Anyone interested in this should watch https://sentinelhillpress.wordpress.com/ for some related developments on this front.
I feel like enough vocal gamers place far too high a value on rules transparency for core mechanics like resolution to be hidden away inside a phone app without an unmanageable backlash.
It may be a pathological tendency in the player-base, but it’s too prevalent to ignore.
Ideally, the code would be open-source so you can just make your own hack…
1. It’s Marcus Rowland. Forgotten Futures being the correct first port of call prior to or during discussion of roleplaying treatments of just-out-of-copyright material.
(As I recall, Marcus didn’t try doing anything with H.G.Wells because, well, “out of copyright” is a more complex concept than most of us would like to think.)
2. Cordwainer Smith reference noted and approved.
Well, outside of the United States, the copyright status of H.G. Wells’ oeuvre is pretty straightforward now I think – all public domain. But I guess the Disney lobbyists still haven’t allowed the last 20-odd years of his career out of copyright, so the Short History of the World RPG is about as far as you can go. On the other hand, thinking about this question has given me some ideas for an alternative 1920s game …
My teenage-self tried to make an M. R. James in the late 80s – early 90s in the style of the time: overly complicated with lots of ‘just in case’ rules for situations that never appeared in a Jameson story.

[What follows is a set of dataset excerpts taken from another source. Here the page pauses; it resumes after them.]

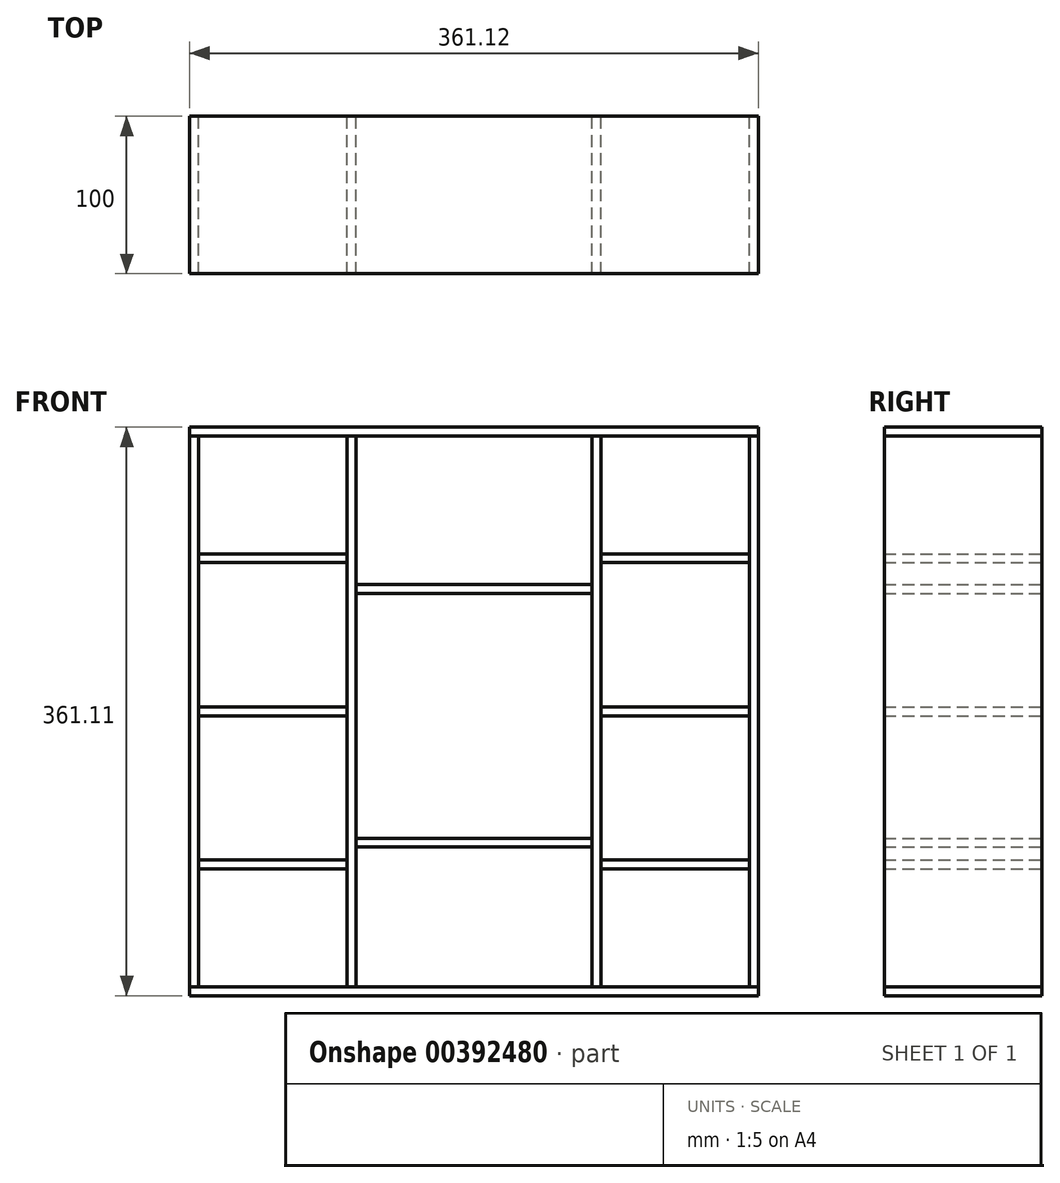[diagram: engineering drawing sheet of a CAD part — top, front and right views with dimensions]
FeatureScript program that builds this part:
annotation { "Feature Type Name" : "Feature", "Feature Type Description" : "" }
export const myFeature = defineFeature(function(context is Context, id is Id, definition is map)
    precondition{}
    {
        {
            var Q0;
            Q0=qCreatedBy(makeId("Front.planeOp"),FACE);
            var sketch = newSketch(context, id + "F0", { "sketchPlane" : qUnion([Q0])});
            skLineSegment(sketch, "E0.top", {"start": v(-175, 21.47) * mm, "end": v(175, 21.47) * mm});
            skLineSegment(sketch, "E1.0", {"start": v(-175, -328.53) * mm, "end": v(180.56, -328.53) * mm});
            skLineSegment(sketch, "E2", {"start": v(-175, 21.47) * mm, "end": v(-175, -328.53) * mm});
            skLineSegment(sketch, "E3.0", {"start": v(-180.56, 21.47) * mm, "end": v(-180.56, -328.53) * mm});
            skLineSegment(sketch, "E4.0", {"start": v(175, 21.47) * mm, "end": v(175, -328.53) * mm});
            skLineSegment(sketch, "E5.0", {"start": v(180.56, 21.47) * mm, "end": v(180.56, -328.53) * mm});
            skLineSegment(sketch, "E6", {"start": v(-180.56, 21.47) * mm, "end": v(-175, 21.47) * mm});
            skLineSegment(sketch, "E7", {"start": v(-180.56, 21.47) * mm, "end": v(-180.56, 27.02) * mm});
            skLineSegment(sketch, "E8", {"start": v(175, 21.47) * mm, "end": v(180.56, 21.47) * mm});
            skLineSegment(sketch, "E9", {"start": v(180.56, 21.47) * mm, "end": v(180.56, 27.02) * mm});
            skLineSegment(sketch, "E10", {"start": v(-180.56, -328.53) * mm, "end": v(-175, -328.53) * mm});
            skLineSegment(sketch, "E11", {"start": v(-180.56, -328.53) * mm, "end": v(-180.56, -334.09) * mm});
            skLineSegment(sketch, "E12", {"start": v(-175, -153.53) * mm, "end": v(175, -153.53) * mm, "construction": true});
            skLineSegment(sketch, "E13", {"start": v(0, 21.47) * mm, "end": v(0, -328.53) * mm, "construction": true});
            skLineSegment(sketch, "E14.0", {"start": v(-75, 21.47) * mm, "end": v(-75, -328.53) * mm});
            skLineSegment(sketch, "E15.MirrorCS", {"start": v(75, 21.47) * mm, "end": v(75, -328.53) * mm});
            skLineSegment(sketch, "E16.0", {"start": v(-80.56, 21.47) * mm, "end": v(-80.56, -328.53) * mm});
            skLineSegment(sketch, "E17.0", {"start": v(80.56, 21.47) * mm, "end": v(80.56, -328.53) * mm});
            skLineSegment(sketch, "E18", {"start": v(-75, 21.47) * mm, "end": v(75, 21.47) * mm});
            skLineSegment(sketch, "E19.0", {"start": v(-75, -78.53) * mm, "end": v(75, -78.53) * mm});
            skLineSegment(sketch, "E20.0", {"start": v(-75, -72.98) * mm, "end": v(75, -72.98) * mm});
            skLineSegment(sketch, "E21.MirrorCS", {"start": v(-75, -234.09) * mm, "end": v(75, -234.09) * mm});
            skLineSegment(sketch, "E22", {"start": v(80.56, 21.47) * mm, "end": v(175, 21.47) * mm});
            skLineSegment(sketch, "E23.0", {"start": v(80.56, -53.53) * mm, "end": v(175, -53.53) * mm});
            skLineSegment(sketch, "E24.0", {"start": v(80.56, -59.09) * mm, "end": v(175, -59.09) * mm});
            skLineSegment(sketch, "E25", {"start": v(175, -153.53) * mm, "end": v(80.56, -153.53) * mm, "construction": true});
            skLineSegment(sketch, "E26.0", {"start": v(175, -156.3) * mm, "end": v(80.56, -156.3) * mm});
            skLineSegment(sketch, "E27.0", {"start": v(175, -150.75) * mm, "end": v(80.56, -150.75) * mm});
            skLineSegment(sketch, "E28.MirrorCS", {"start": v(80.56, -253.53) * mm, "end": v(175, -253.53) * mm});
            skLineSegment(sketch, "E29.MirrorCS", {"start": v(80.56, -247.98) * mm, "end": v(175, -247.98) * mm});
            skLineSegment(sketch, "E30.MirrorCS", {"start": v(-80.56, -53.53) * mm, "end": v(-175, -53.53) * mm});
            skLineSegment(sketch, "E31.MirrorCS", {"start": v(-80.56, -59.09) * mm, "end": v(-175, -59.09) * mm});
            skLineSegment(sketch, "E32.MirrorCS", {"start": v(-175, -150.75) * mm, "end": v(-80.56, -150.75) * mm});
            skLineSegment(sketch, "E33.MirrorCS", {"start": v(-175, -156.3) * mm, "end": v(-80.56, -156.3) * mm});
            skLineSegment(sketch, "E34.MirrorCS", {"start": v(-80.56, -247.98) * mm, "end": v(-175, -247.98) * mm});
            skLineSegment(sketch, "E35.MirrorCS", {"start": v(-80.56, -253.53) * mm, "end": v(-175, -253.53) * mm});
            skLineSegment(sketch, "E36.0", {"start": v(-75, -239.64) * mm, "end": v(75, -239.64) * mm});
            skLineSegment(sketch, "E37", {"start": v(180.56, -328.53) * mm, "end": v(180.56, -334.09) * mm});
            skLineSegment(sketch, "E38", {"start": v(-180.56, -334.09) * mm, "end": v(180.56, -334.09) * mm});
            skLineSegment(sketch, "E39", {"start": v(-180.56, 27.02) * mm, "end": v(180.56, 27.02) * mm});
            skSolve(sketch);
        }
        {
            var Q0;
            {var subQ4=sQuery(id+"F0.wireOp",EDGE,"E6");Q0=makeQuery(id+"F0.imprint","IMPRINT",FACE,{"disambiguationData":[TD([[makeQuery(id+"F0.imprint","IMPRINT",EDGE,{"derivedFrom":subQ4}),1.0]])]});}
            extrude(context, id + "F1", {"entities" : qUnion([Q0]), "depth" : 100 * mm});
        }
        {
            var Q0;
            {var subQ5=sQuery(id+"F0.wireOp",EDGE,"E10");Q0=makeQuery(id+"F0.imprint","IMPRINT",FACE,{"disambiguationData":[TD([[makeQuery(id+"F0.imprint","IMPRINT",EDGE,{"derivedFrom":subQ5}),-1.0]])]});}
            extrude(context, id + "F2", {"entities" : qUnion([Q0]), "depth" : 100 * mm});
        }
        {
            var Q0;
            {var subQ3=sQuery(id+"F0.wireOp",EDGE,"E5.0");Q0=makeQuery(id+"F0.imprint","IMPRINT",FACE,{"disambiguationData":[TD([[makeQuery(id+"F0.imprint","IMPRINT",EDGE,{"derivedFrom":subQ3}),-1.0]])]});}
            extrude(context, id + "F3", {"entities" : qUnion([Q0]), "depth" : 100 * mm});
        }
        {
            var Q0;
            Q0=makeQuery(id+"F0.imprint","IMPRINT",FACE,{"disambiguationData":[TD([[makeQuery(id+"F0.imprint","IMPRINT",EDGE,{"derivedFrom":sQuery(id+"F0.wireOp",EDGE,"E3.0")}),1.0]])]});
            extrude(context, id + "F4", {"entities" : qUnion([Q0]), "depth" : 100 * mm});
        }
        {
            var Q0;
            {var subQ4=sQuery(id+"F0.wireOp",EDGE,"E14.0");var subQ5=sQuery(id+"F0.wireOp",EDGE,"E1.0");var subQ6=makeQuery(id+"F0.imprint","INTERSECT",VERTEX,{"derivedFrom":[subQ5,subQ4]});Q0=makeQuery(id+"F0.imprint","IMPRINT",FACE,{"disambiguationData":[TD([[makeQuery(id+"F0.imprint","IMPRINT",EDGE,{"disambiguationData":[TD([[subQ6,1.0]])],"derivedFrom":subQ5}),1.0]])]});}
            extrude(context, id + "F5", {"entities" : qUnion([Q0]), "depth" : 100 * mm});
        }
        {
            var Q0;
            {var subQ0=sQuery(id+"F0.wireOp",EDGE,"E15.MirrorCS");var subQ1=sQuery(id+"F0.wireOp",EDGE,"E1.0");var subQ2=makeQuery(id+"F0.imprint","INTERSECT",VERTEX,{"derivedFrom":[subQ1,subQ0]});Q0=makeQuery(id+"F0.imprint","IMPRINT",FACE,{"disambiguationData":[TD([[makeQuery(id+"F0.imprint","IMPRINT",EDGE,{"disambiguationData":[TD([[subQ2,-1.0]])],"derivedFrom":subQ1}),1.0]])]});}
            extrude(context, id + "F6", {"entities" : qUnion([Q0]), "depth" : 100 * mm});
        }
        {
            var Q0;
            {var subQ0=sQuery(id+"F0.wireOp",EDGE,"E30.MirrorCS");Q0=makeQuery(id+"F0.imprint","IMPRINT",FACE,{"disambiguationData":[TD([[makeQuery(id+"F0.imprint","IMPRINT",EDGE,{"derivedFrom":subQ0}),1.0]])]});}
            var Q1;
            {var subQ0=sQuery(id+"F0.wireOp",EDGE,"E32.MirrorCS");Q1=makeQuery(id+"F0.imprint","IMPRINT",FACE,{"disambiguationData":[TD([[makeQuery(id+"F0.imprint","IMPRINT",EDGE,{"derivedFrom":subQ0}),-1.0]])]});}
            var Q2;
            {var subQ0=sQuery(id+"F0.wireOp",EDGE,"E34.MirrorCS");Q2=makeQuery(id+"F0.imprint","IMPRINT",FACE,{"disambiguationData":[TD([[makeQuery(id+"F0.imprint","IMPRINT",EDGE,{"derivedFrom":subQ0}),1.0]])]});}
            var Q3;
            {var subQ0=sQuery(id+"F0.wireOp",EDGE,"E19.0");Q3=makeQuery(id+"F0.imprint","IMPRINT",FACE,{"disambiguationData":[TD([[makeQuery(id+"F0.imprint","IMPRINT",EDGE,{"derivedFrom":subQ0}),1.0]])]});}
            var Q4;
            {var subQ0=sQuery(id+"F0.wireOp",EDGE,"E21.MirrorCS");Q4=makeQuery(id+"F0.imprint","IMPRINT",FACE,{"disambiguationData":[TD([[makeQuery(id+"F0.imprint","IMPRINT",EDGE,{"derivedFrom":subQ0}),-1.0]])]});}
            var Q5;
            {var subQ0=sQuery(id+"F0.wireOp",EDGE,"E23.0");Q5=makeQuery(id+"F0.imprint","IMPRINT",FACE,{"disambiguationData":[TD([[makeQuery(id+"F0.imprint","IMPRINT",EDGE,{"derivedFrom":subQ0}),-1.0]])]});}
            var Q6;
            {var subQ0=sQuery(id+"F0.wireOp",EDGE,"E26.0");Q6=makeQuery(id+"F0.imprint","IMPRINT",FACE,{"disambiguationData":[TD([[makeQuery(id+"F0.imprint","IMPRINT",EDGE,{"derivedFrom":subQ0}),-1.0]])]});}
            var Q7;
            {var subQ0=sQuery(id+"F0.wireOp",EDGE,"E28.MirrorCS");Q7=makeQuery(id+"F0.imprint","IMPRINT",FACE,{"disambiguationData":[TD([[makeQuery(id+"F0.imprint","IMPRINT",EDGE,{"derivedFrom":subQ0}),1.0]])]});}
            extrude(context, id + "F7", {"entities" : qUnion([Q0, Q1, Q2, Q3, Q4, Q5, Q6, Q7]), "depth" : 100 * mm});
        }
    });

Now I would use Cthulhu Dark, replacing Insanity with Fear. Easy.
As for a game based on an out-of-copyright property, I’ve been waiting for the Doctor Syn RPG for many years (also it’s Georgian!). But are the 1930s out of copyright yet?
The Doctor Syn copyright situation appears to be complicated. 🙂 The film is still copyright in the US, and will be until at least 2029. The author of the novels, Russell Thorndyke, lived until 1972 and so his work will be copyright even in Canada and China until 2023, and for another 20 years in the UK and Europe. However, the very first Doctor Syn novel (describing his decline and death) was published in 1915, so an RPG could be published in the US as long as 1) it isn’t sold elsewhere and 2) it only uses information in the US public domain, i.e. from Doctor Syn: A Tale of the Romney Marsh.
I assume the “Napoleonic miniatures as a card game” is the EAGLES system by Tom Dagliesh and Columbia Games. He did a Civil War system as well, DIXIE. Given that Dagliesh/Columbia had moderate success with their WIZARD
KINGS wargame, adapting many of the ideas from their block-based historical wargames into a fantasy milieu, I’m surprised they didn’t try a
fantasy-based version of the card game as well.
The grandpappy of “Napoleonic miniatures with less expensive and more portable components” was SYSTEM 7 by Rich Banner and GDW, which I remember primarily because it was on the cover of one of the first issues of DRAGON
MAGAZINE I ever bought in 1978. I could make neither head nor tail out of the article, probably because at that tender age I had never seen a real
miniatures game.
Tom Jolly (of WIZWAR fame) was the main designer behind the DISKWARS series, which was a different and modestly successful attempt at
minis-on-the-cheap; that ran for several years and had two spin-offs (spins-off?), a DEADLAND version and a FIVE RINGS version.